Las empresas familiares componen un alto porcentaje del total de las empresas en Argentina. Sin embargo, como toda estructura, afrontan una serie de problemas y desafíos más allá del negocio propiamente dicho.

Las empresas familiares componen un alto porcentaje del total de las empresas en Argentina. Son una gran fuente de producción en nuestro país y justifican más del 80% del empleo privado. Por otro lado, los comercios familiares, elevan este porcentaje a 95%.

Ahora bien, como toda estructura afrontan una serie de problemas y desafíos más allá del negocio propiamente dicho y tiene que ver con una simple razón que va en la respuesta a la siguiente pregunta: ¿somos empresa o somos familia? ¿dónde tomamos las decisiones? ¿en la fábrica o en casa?

La falta de respuesta a estas preguntas, o mejor dicho, la respuesta errónea, suele originar el principio de una espiral de problemas que suele rodear a este tipo de empresas.

Hay una definición que da Peter Drucker, el padre del management moderno, que este tipo de empresas no deben ser ni empresas del todo ni familias del todo: deben ser ni más ni menos “familias empresarias”.

Entre los conflictos más comunes que enfrentan estas empresas aparecen: la crisis por falta de delegación, especialmente cuando de padres a hijos se trata y en especial con hijos jóvenes, la lucha de poderes entre hijos o primos en las sucesivas generaciones y la crisis principal que surge entre los herederos del negocio ante el fallecimiento de su fundador.

Hay una interesante estadística que indica que solamente tres de cada diez empresas familiares subsisten de primera a segunda generación, una de segunda a tercera y apenas el 0.4% de tercera a cuarta.

Claramente hay un serio problema a la hora de pasar el negocio de padre a hijo.

Del lado de los hijos tuve la experiencia de entrevistar a muchos jóvenes que trabajan junto a sus padres y me encontré con el dramático indicador que nueve de cada diez jóvenes que trabajan en su empresa familiar ¡lo están haciendo a disgusto! Todo un número…
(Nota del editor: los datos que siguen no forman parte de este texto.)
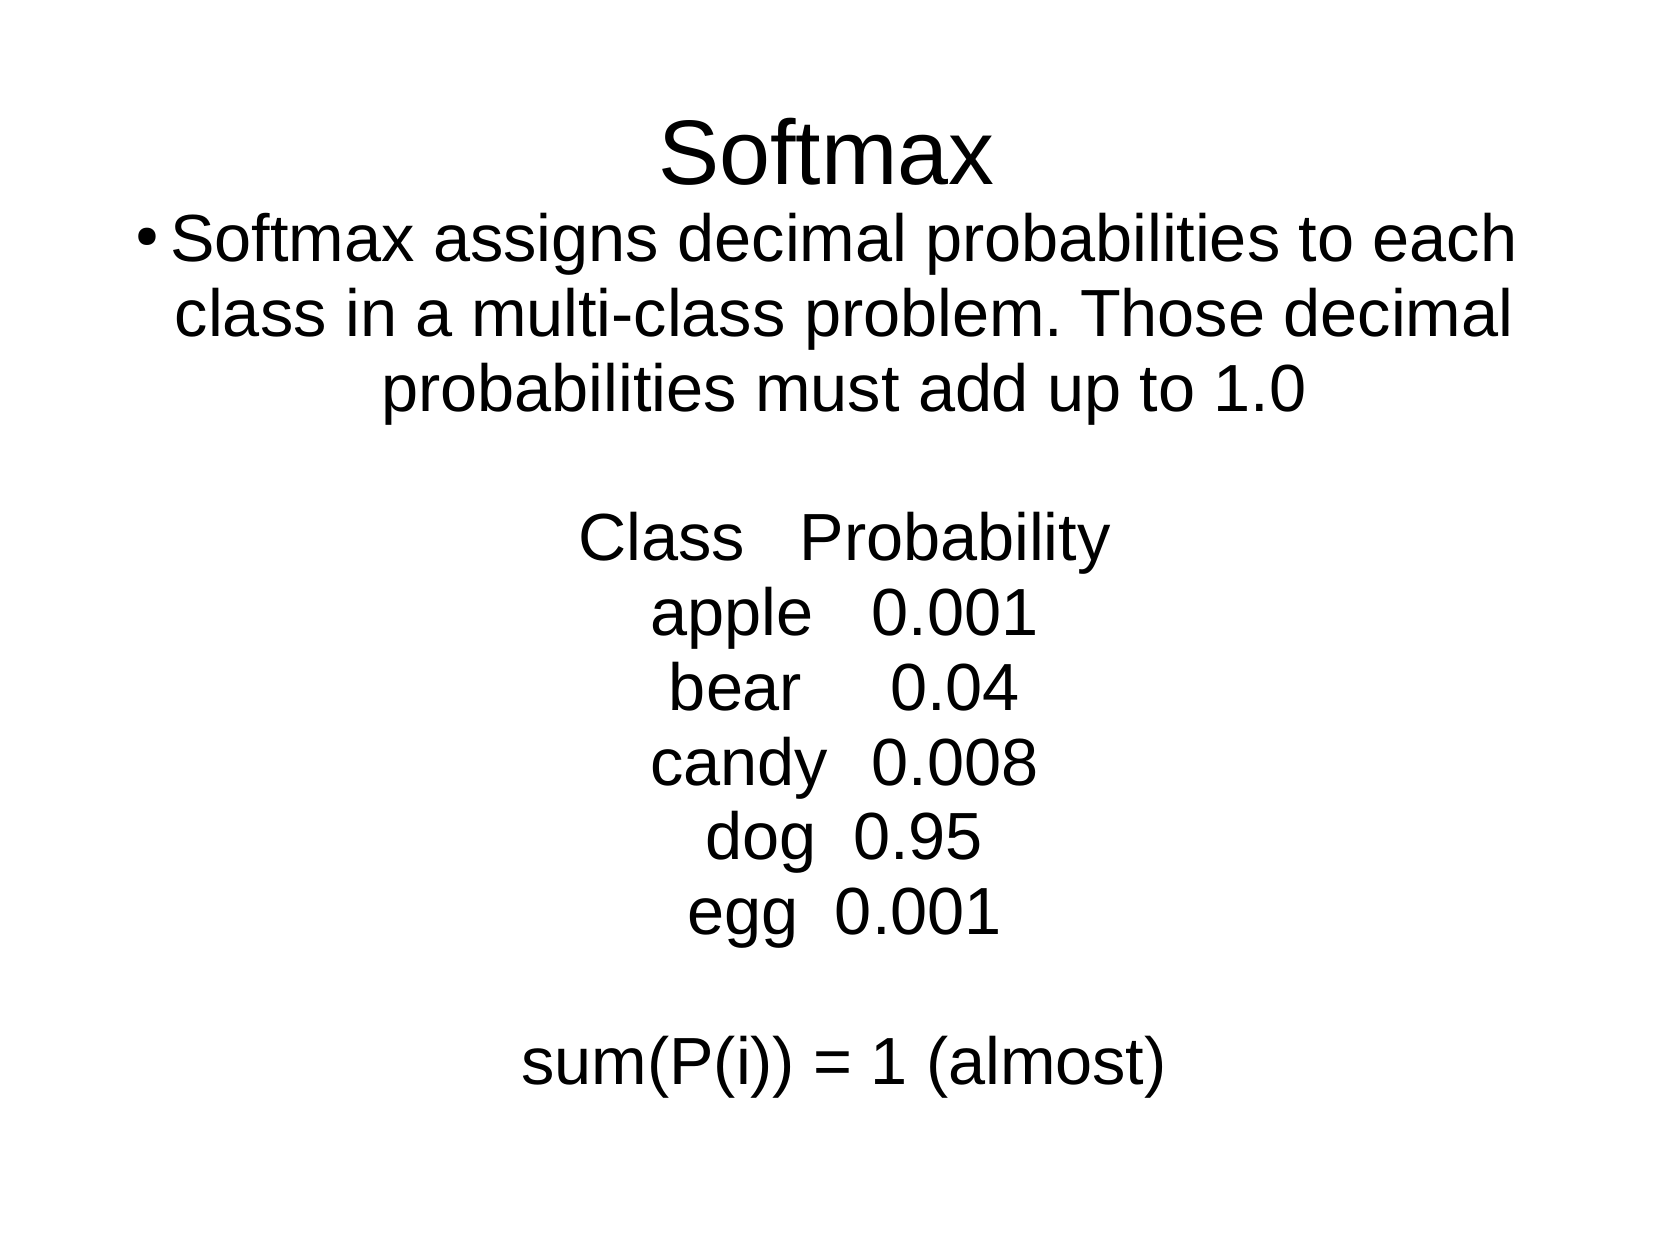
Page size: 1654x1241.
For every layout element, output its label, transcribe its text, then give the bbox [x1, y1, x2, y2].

subtitle Softmax assigns decimal probabilities to each class in a multi-class problem. Those decimal probabilities must add up to 1.0 Class Probability apple 0.001 bear 0.04 candy 0.008 dog 0.95 egg 0.001 sum(P(i)) = 1 (almost) [82, 201, 1571, 1099]
title Softmax [82, 49, 1571, 201]
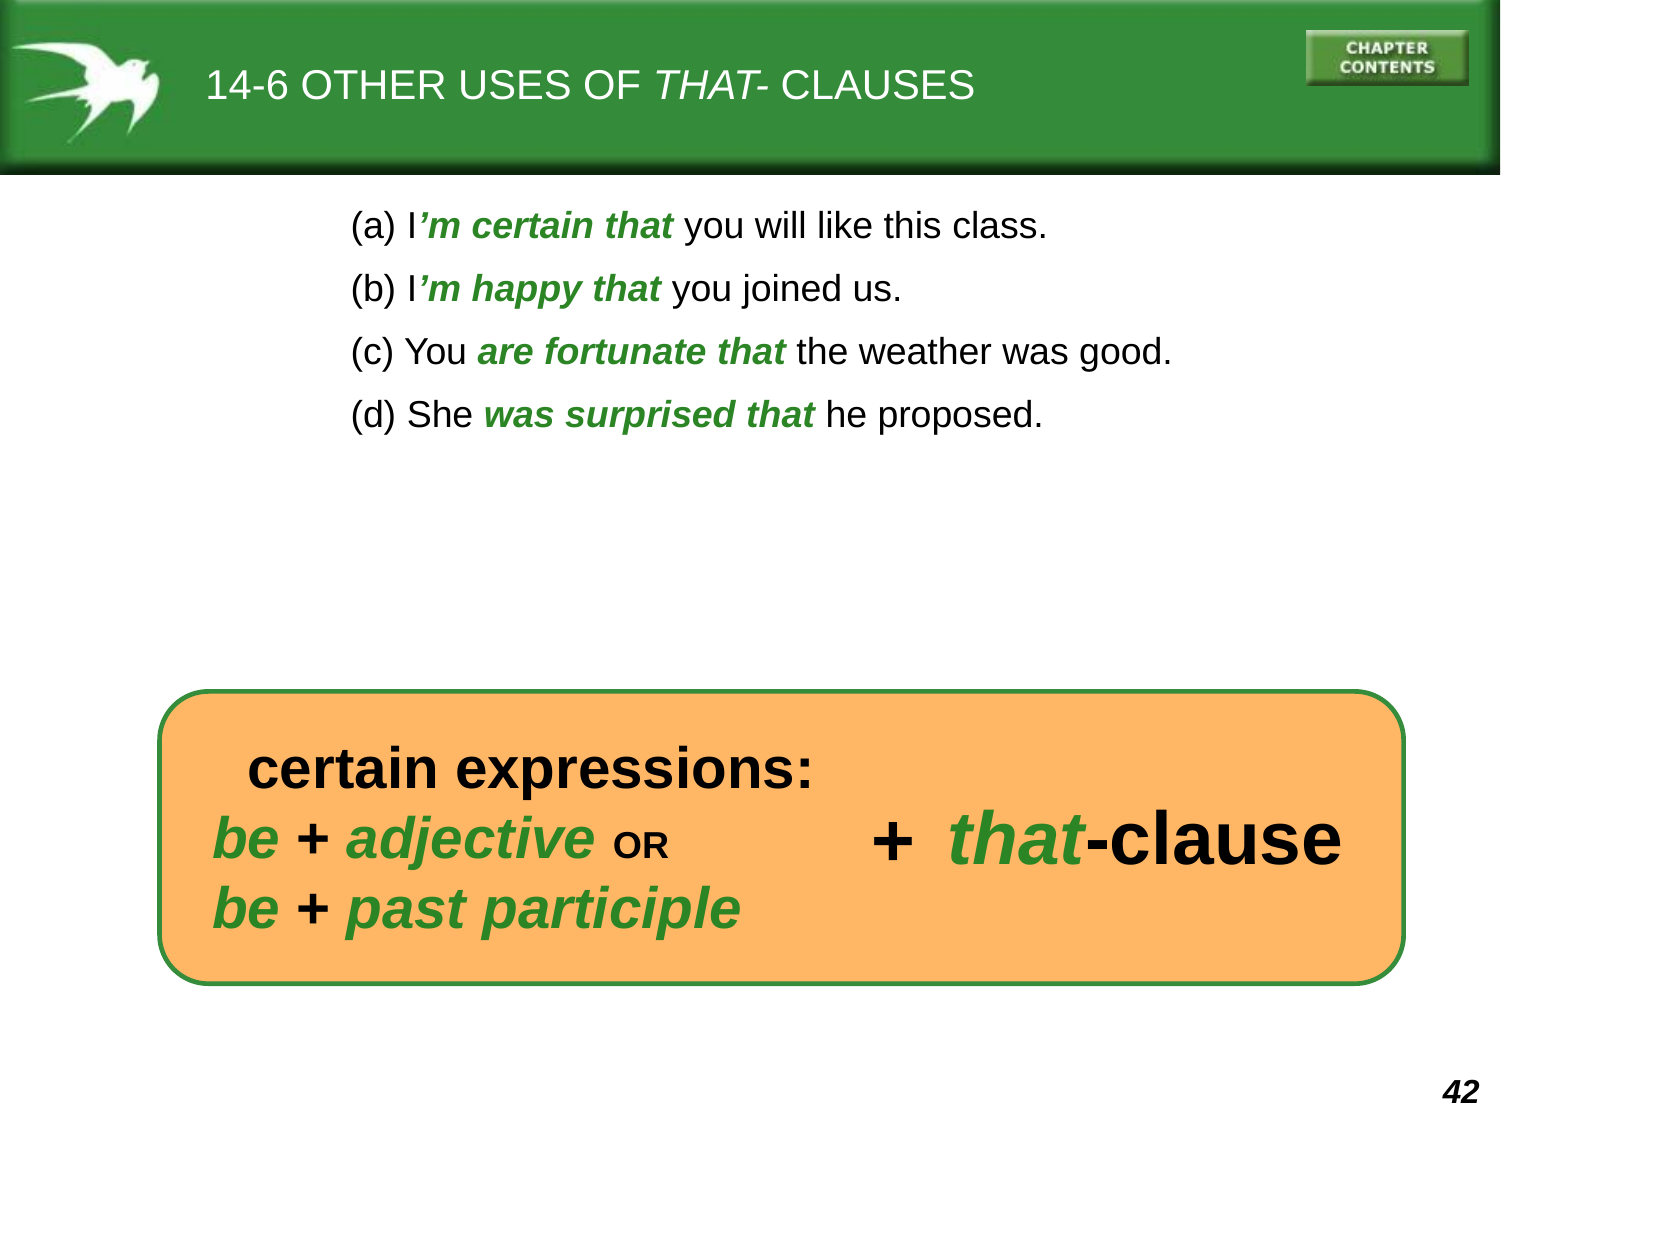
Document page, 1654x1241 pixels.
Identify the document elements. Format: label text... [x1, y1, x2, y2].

text_box 14-6 OTHER USES OF THAT- CLAUSES [190, 50, 1363, 116]
text_box [159, 691, 1404, 984]
text_box + [821, 783, 908, 890]
text_box that-clause [932, 781, 1359, 888]
text_box certain expressions: be + adjective OR be + past participle [197, 722, 1080, 948]
text_box (a) I’m certain that you will like this class. (b) I’m happy that you joined us. (c) You are fortunate that the weather was good. (d) She was surprised that he proposed. [300, 175, 1188, 489]
picture [0, 0, 1500, 175]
Y el problema principal detectado es “la frustración” que sienten los jóvenes cuando quieren proponer cambiar el paradigma de negocios de la empresa, especialmente si el joven es universitario y quiere “innovar” en el negocio sobre la base de sus conocimientos universitarios.

Obviamente hay muchísimos casos que son exitosos, más allá de los desafíos que tuvieron que enfrentar. Una de ellos es el caso de Vapahc, en el video que acompaña la nota, donde uno de sus directivos, Daniel Vacca, nos cuenta los desafíos de pertenecer a la segunda generación de una empresa familiar del sector cerámicos.

Teniendo en cuenta esto creo que hace falta tomar nota del asunto, ver de qué forma se puede empezar a capacitar en temas relacionados a negocios familiares y aconsejar humildemente al empresario líder de una empresa familiar que, como en una carrera de postas, ¡no se olvide de entregar el relevo!